Next, we tested whether a switch from sequential to ping-pong patterns is also observed for other enzymes including dithiol Grx. We therefore used an alternative system consisting of the recombinant Plasmodium falciparum enzymes PfGrx and PfGR.14 In accordance with the results for ScGrx7, HEDS assays with PfGrx yielded sequential kinetic patterns whereas ping-pong patterns were detected for GSSEtOH (Fig. S2†). Please note that PfGrx has three cysteines (residues 29 and 32 in a typical CPYC-motif and residue 88 in a GGC-motif).14 Hence, the assay-dependent switch of the kinetic patterns can be observed for monothiol and dithiol Grx regardless of the presence or absence of additional cysteine residues. In summary, the Grx-dependent reduction of GSSEtOH is catalyzed via a ping-pong mechanism. We therefore exclude simultaneous binding of GSSEtOH and GSH as a cause for the sequential patterns in the HEDS assay.

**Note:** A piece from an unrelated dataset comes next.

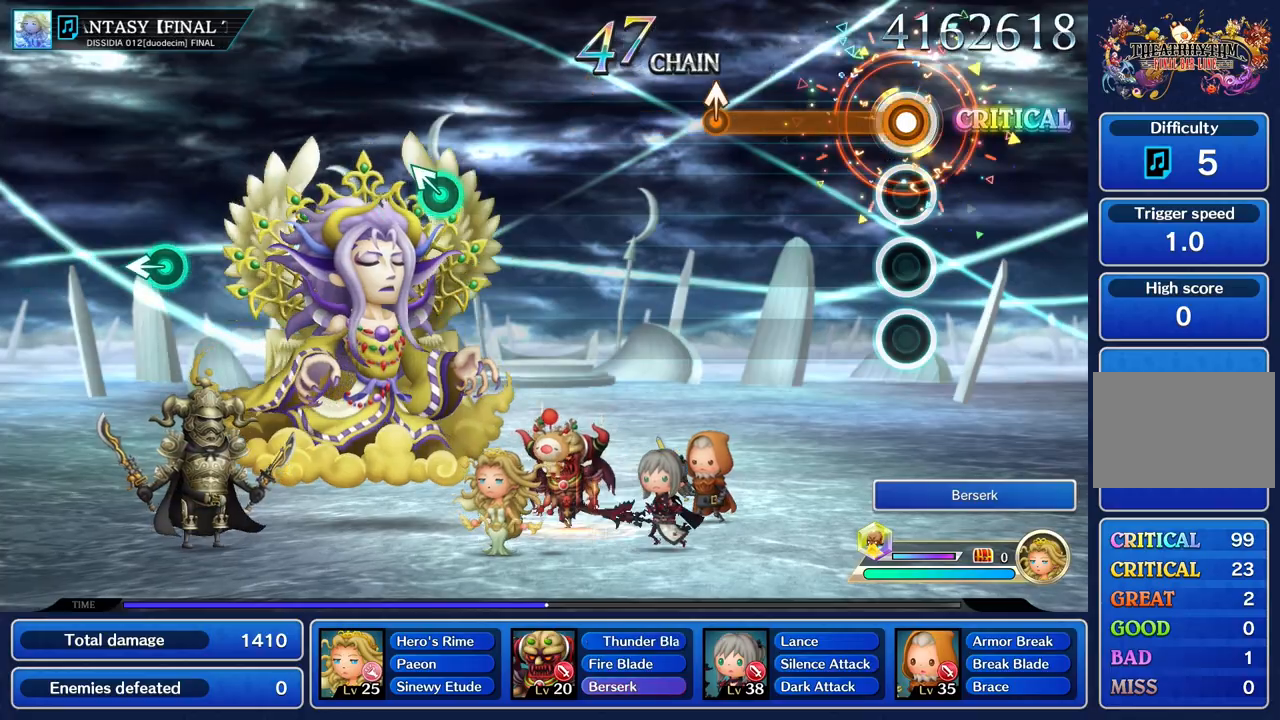
{"buttons": ["R1"], "left_stick": "center", "right_stick": "center", "events": []}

To determine the influence of 2-ME from reaction 1 on the overall kinetics, we performed product inhibition studies in the HEDS and GSSEtOH assay (Fig. 3). When 2-ME was added to the HEDS assay before the reaction was started with ScGrx7, a common intersection point at the y-axis of the Lineweaver–Burk plot was observed, which is indicative of a competitive inhibition (Fig. 3A). The kappcat for 0.74 mM HEDS at different GSH and 2-ME concentrations was 66 ± 3 s–1, which is slightly higher than previously described.4 Re-plots of the Kappm values for GSH versus the concentration of 2-ME as well as Dixon plots both revealed an inhibition constant K i for 2-ME of 0.18 mM (Fig. 3B). Taking into account the results from Fig. S1† and the estimated K app value from HPLC analyses, the 2-ME concentration in the standard HEDS assay was significantly lower than the K i value. Nevertheless, we also checked whether the ping-pong patterns in Fig. 2 can be converted to sequential patterns by adding equimolar amounts of 2-ME and disulfide substrate to the GSSEtOH assay. Starting the reaction with the disulfide substrate yielded similar ping-pong patterns as in Fig. 2 (Fig. 3C). The kappcat values in the presence or absence of 2-ME were almost identical, and the Kappm(GSH) values in the presence of 2-ME increased moderately at all tested GSSEtOH concentrations (Fig. 3D). In summary, even though 2-ME is a competitive inhibitor of ScGrx7, the amount of 2-ME that is liberated under the chosen assay conditions is not sufficient to convert the ping-pong patterns of the GSSEtOH assay to the sequential patterns of the HEDS assay. Hence, 2-ME is not the cause for the sequential patterns in the HEDS assay.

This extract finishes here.